▶ **Work to complete**
Restate the full set of records exactly, without adding or dropping a word.

—————

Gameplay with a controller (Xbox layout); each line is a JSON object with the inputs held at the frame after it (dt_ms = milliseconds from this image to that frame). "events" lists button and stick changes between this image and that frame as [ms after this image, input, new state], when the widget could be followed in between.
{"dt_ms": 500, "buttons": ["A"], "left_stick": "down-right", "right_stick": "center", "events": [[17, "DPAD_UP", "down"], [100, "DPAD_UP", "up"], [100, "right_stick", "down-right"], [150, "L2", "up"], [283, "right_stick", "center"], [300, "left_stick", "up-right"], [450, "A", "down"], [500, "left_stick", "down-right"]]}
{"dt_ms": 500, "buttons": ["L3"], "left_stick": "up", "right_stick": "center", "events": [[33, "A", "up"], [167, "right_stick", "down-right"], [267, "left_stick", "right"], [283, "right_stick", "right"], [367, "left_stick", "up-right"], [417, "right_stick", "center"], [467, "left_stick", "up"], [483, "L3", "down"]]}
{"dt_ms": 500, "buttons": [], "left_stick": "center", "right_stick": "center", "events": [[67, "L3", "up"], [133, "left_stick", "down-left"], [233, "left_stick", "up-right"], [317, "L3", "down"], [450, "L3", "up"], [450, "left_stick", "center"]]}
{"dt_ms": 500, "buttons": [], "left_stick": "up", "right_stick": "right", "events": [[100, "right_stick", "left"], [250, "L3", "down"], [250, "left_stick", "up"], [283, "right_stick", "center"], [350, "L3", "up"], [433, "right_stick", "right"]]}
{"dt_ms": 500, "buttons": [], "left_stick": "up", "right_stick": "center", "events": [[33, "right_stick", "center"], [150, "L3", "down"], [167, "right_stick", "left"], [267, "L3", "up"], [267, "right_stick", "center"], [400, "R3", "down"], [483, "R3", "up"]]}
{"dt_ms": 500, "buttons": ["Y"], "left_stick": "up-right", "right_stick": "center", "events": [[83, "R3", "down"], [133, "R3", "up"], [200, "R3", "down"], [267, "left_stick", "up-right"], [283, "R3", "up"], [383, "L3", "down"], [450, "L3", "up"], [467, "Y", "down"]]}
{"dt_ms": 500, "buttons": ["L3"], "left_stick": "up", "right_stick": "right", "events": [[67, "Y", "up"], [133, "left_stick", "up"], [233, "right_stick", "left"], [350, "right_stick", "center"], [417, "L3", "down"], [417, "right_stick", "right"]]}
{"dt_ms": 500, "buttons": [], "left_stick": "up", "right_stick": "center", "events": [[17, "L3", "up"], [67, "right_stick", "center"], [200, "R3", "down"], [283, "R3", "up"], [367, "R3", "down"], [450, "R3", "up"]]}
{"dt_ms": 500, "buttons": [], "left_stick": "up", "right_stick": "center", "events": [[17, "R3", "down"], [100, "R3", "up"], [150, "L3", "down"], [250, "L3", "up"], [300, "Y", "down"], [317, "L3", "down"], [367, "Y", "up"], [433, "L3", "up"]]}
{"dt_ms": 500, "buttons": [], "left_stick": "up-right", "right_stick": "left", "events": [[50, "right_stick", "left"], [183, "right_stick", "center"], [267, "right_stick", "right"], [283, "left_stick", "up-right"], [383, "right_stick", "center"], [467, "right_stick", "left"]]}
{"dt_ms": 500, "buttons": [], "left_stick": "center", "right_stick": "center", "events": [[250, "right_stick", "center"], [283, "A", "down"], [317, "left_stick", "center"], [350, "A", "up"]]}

—————

▶ **Exercise solution**
Gameplay with a controller (Xbox layout); each line is a JSON object with the inputs held at the frame after it (dt_ms = milliseconds from this image to that frame). "events" lists button and stick changes between this image and that frame as [ms after this image, input, new state], when the widget could be followed in between.
{"dt_ms": 500, "buttons": ["A"], "left_stick": "down-right", "right_stick": "center", "events": [[17, "DPAD_UP", "down"], [100, "DPAD_UP", "up"], [100, "right_stick", "down-right"], [150, "L2", "up"], [283, "right_stick", "center"], [300, "left_stick", "up-right"], [450, "A", "down"], [500, "left_stick", "down-right"]]}
{"dt_ms": 500, "buttons": ["L3"], "left_stick": "up", "right_stick": "center", "events": [[33, "A", "up"], [167, "right_stick", "down-right"], [267, "left_stick", "right"], [283, "right_stick", "right"], [367, "left_stick", "up-right"], [417, "right_stick", "center"], [467, "left_stick", "up"], [483, "L3", "down"]]}
{"dt_ms": 500, "buttons": [], "left_stick": "center", "right_stick": "center", "events": [[67, "L3", "up"], [133, "left_stick", "down-left"], [233, "left_stick", "up-right"], [317, "L3", "down"], [450, "L3", "up"], [450, "left_stick", "center"]]}
{"dt_ms": 500, "buttons": [], "left_stick": "up", "right_stick": "right", "events": [[100, "right_stick", "left"], [250, "L3", "down"], [250, "left_stick", "up"], [283, "right_stick", "center"], [350, "L3", "up"], [433, "right_stick", "right"]]}
{"dt_ms": 500, "buttons": [], "left_stick": "up", "right_stick": "center", "events": [[33, "right_stick", "center"], [150, "L3", "down"], [167, "right_stick", "left"], [267, "L3", "up"], [267, "right_stick", "center"], [400, "R3", "down"], [483, "R3", "up"]]}
{"dt_ms": 500, "buttons": ["Y"], "left_stick": "up-right", "right_stick": "center", "events": [[83, "R3", "down"], [133, "R3", "up"], [200, "R3", "down"], [267, "left_stick", "up-right"], [283, "R3", "up"], [383, "L3", "down"], [450, "L3", "up"], [467, "Y", "down"]]}
{"dt_ms": 500, "buttons": ["L3"], "left_stick": "up", "right_stick": "right", "events": [[67, "Y", "up"], [133, "left_stick", "up"], [233, "right_stick", "left"], [350, "right_stick", "center"], [417, "L3", "down"], [417, "right_stick", "right"]]}
{"dt_ms": 500, "buttons": [], "left_stick": "up", "right_stick": "center", "events": [[17, "L3", "up"], [67, "right_stick", "center"], [200, "R3", "down"], [283, "R3", "up"], [367, "R3", "down"], [450, "R3", "up"]]}
{"dt_ms": 500, "buttons": [], "left_stick": "up", "right_stick": "center", "events": [[17, "R3", "down"], [100, "R3", "up"], [150, "L3", "down"], [250, "L3", "up"], [300, "Y", "down"], [317, "L3", "down"], [367, "Y", "up"], [433, "L3", "up"]]}
{"dt_ms": 500, "buttons": [], "left_stick": "up-right", "right_stick": "left", "events": [[50, "right_stick", "left"], [183, "right_stick", "center"], [267, "right_stick", "right"], [283, "left_stick", "up-right"], [383, "right_stick", "center"], [467, "right_stick", "left"]]}
{"dt_ms": 500, "buttons": [], "left_stick": "center", "right_stick": "center", "events": [[250, "right_stick", "center"], [283, "A", "down"], [317, "left_stick", "center"], [350, "A", "up"]]}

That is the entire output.